We went to family fav-place Longwood Gardens last night for New Year’s eve. It was cold but the lights on all the trees were beautiful and the fireworks were loud and fun. Going around I kept thinking about how many cameras were around. I took a few photos of course, but I realized I’m starting to develop a reaction to Obsessive Photography Disorder. How many fuzzy pictures of long-ago fireworks do people need to store on their hard drives?
A few weeks ago I took an eye-opening picture at a wedding. It was a quick photo of the bride and father walking down the “aisle” (it was more a space between tables in a small banquet room). I must have had squirming Francis in one arm, the camera in the other, because it’s all blurry. The light’s bad, there’s red eye, it’s totally not something to send up to Flickr. But what’s haunting about the picture is the background: behind the bride you can see four people. From left to right, they are: taking a picture, holding camera at neck level ready to take a picture, leaning back from the camera screen setting up a shot, and looking down at a display reviewing the just-taken picture. This is a wedding and it’s the dramatic part: the bride’s just entered the room and is about to be given away by her father (it’s a second wedding so I can’t take the symbolism too far, but still this should be a holy moment).
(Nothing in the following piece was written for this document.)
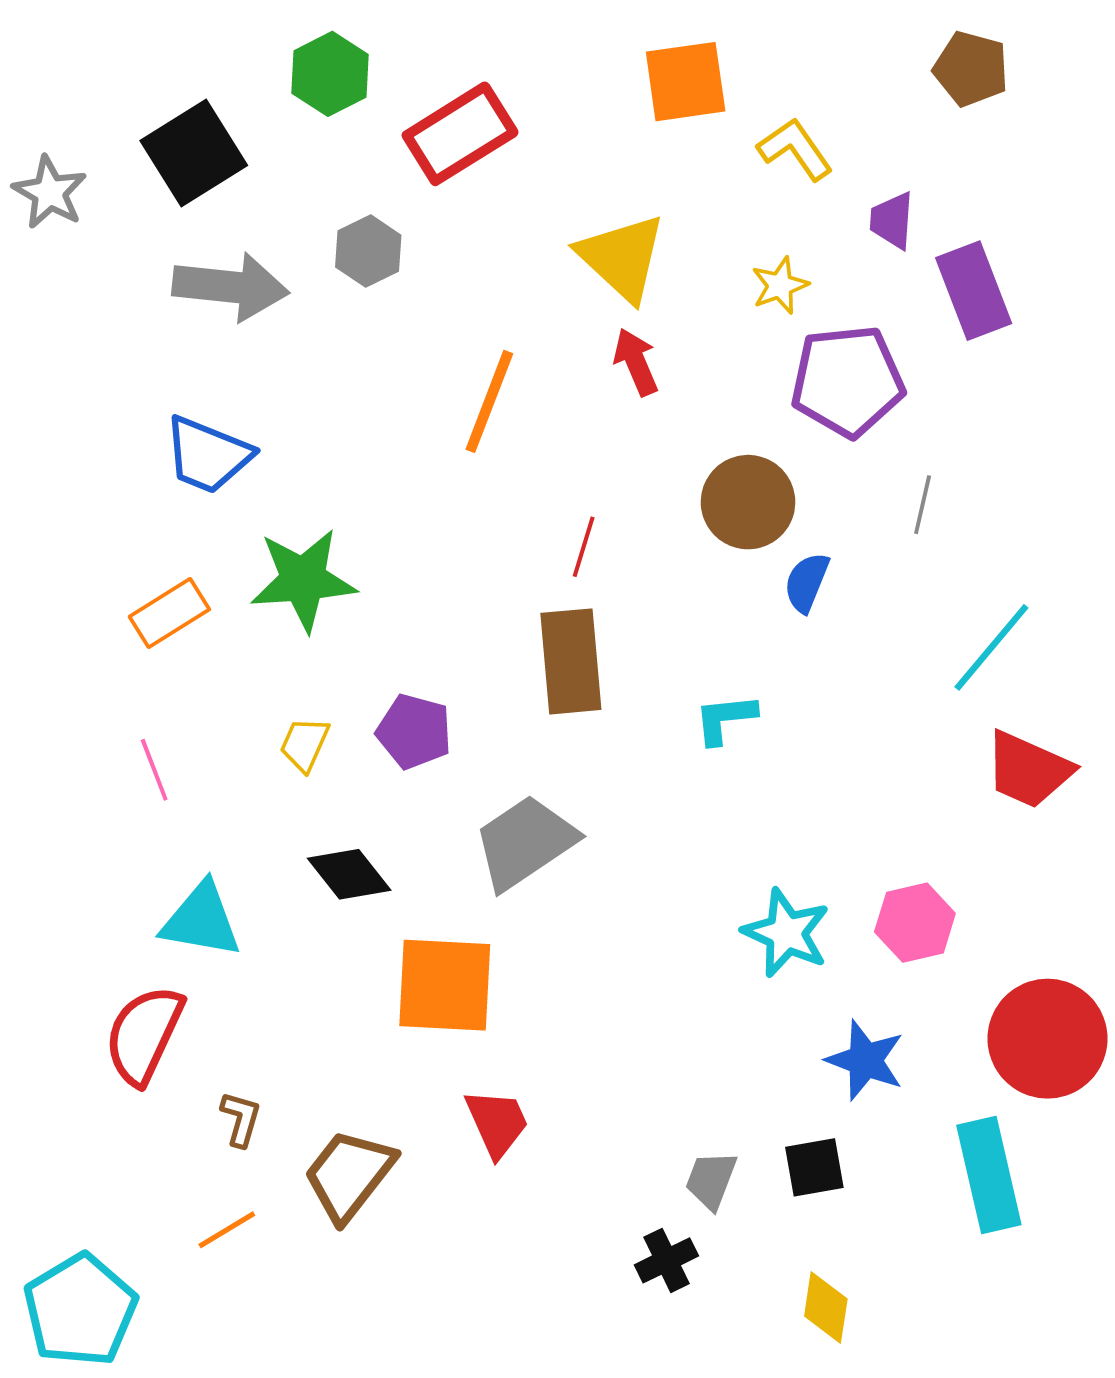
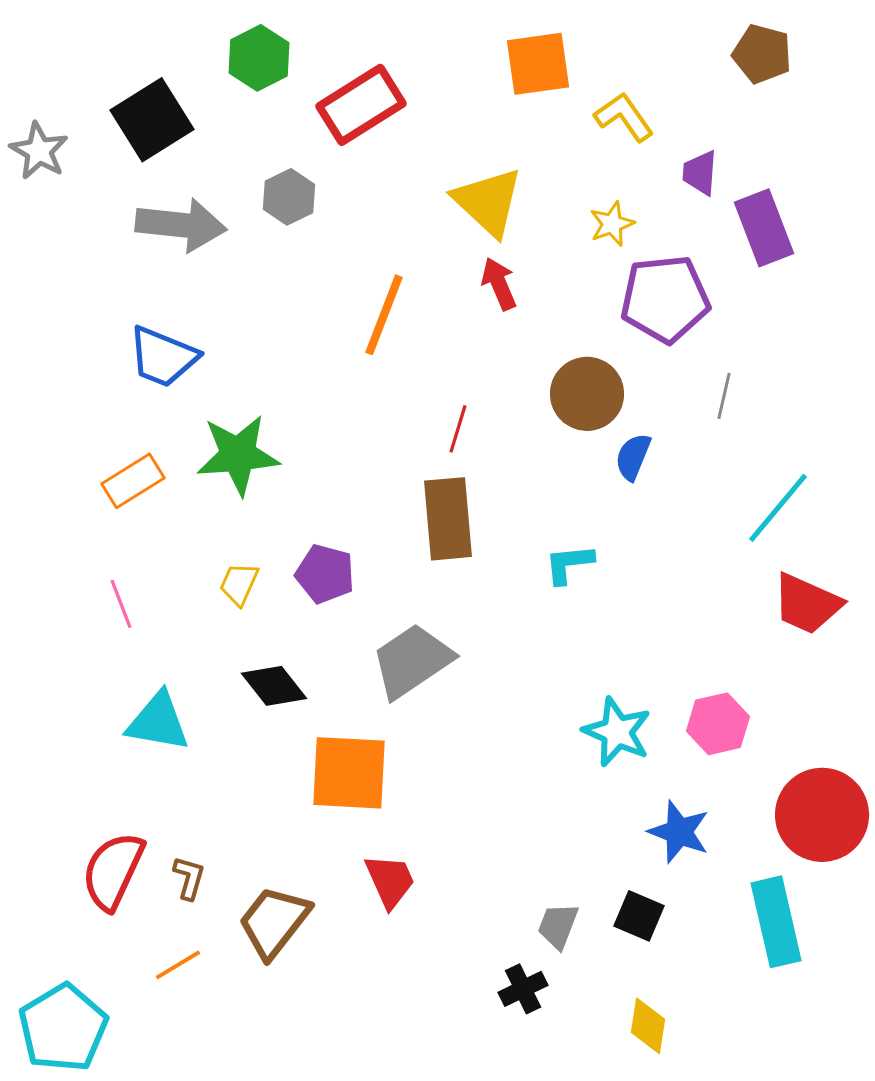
red semicircle: (144, 1035) -> (113, 871), moved
black square: (814, 1167) -> (639, 916), turned 33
Many Friends Meetings ban cameras in wedding ceremonies and I shouldn’t have relaxed my standards to take my own photograph of the wedding-in-progress. There are times where our presence is much more important than any documentation. I dare say that none of the two-dozen or so walking-down-the-aisle photos taken that day are worth developing or printing. I use my picture-taking for memory’s sake and love looking at old shots of the family, and a few of the pictures I took that day are definite keepers. But us compulsive shutter bugs need to know when to put the camera down.
I’ve often wondered about people who are more intent on recording an experience than in participating in it. Some of them are members of my family. They don’t actually know what they’ve seen until they get home and can look at the video.
On the other hand, sometimes recording an experience for others takes priority over experiencing it yourself. Sort of a “designated driver” role. If nobody had ever sat through Elias Hick’s sermons taking them down in shorthand, we wouldn’t know much today about what he said, for instance. Or WIlliam Penn’s London trial for disturbing the peace.
There’s some discussion in my Yearly Meeting now about whether a camera should be banned from YM business sessions, along with sound-recording devices. No mention of distraction, there. Currently all the resistance has to do with worry that images and messages can’t be interpreted correctly by people who weren’t physically present.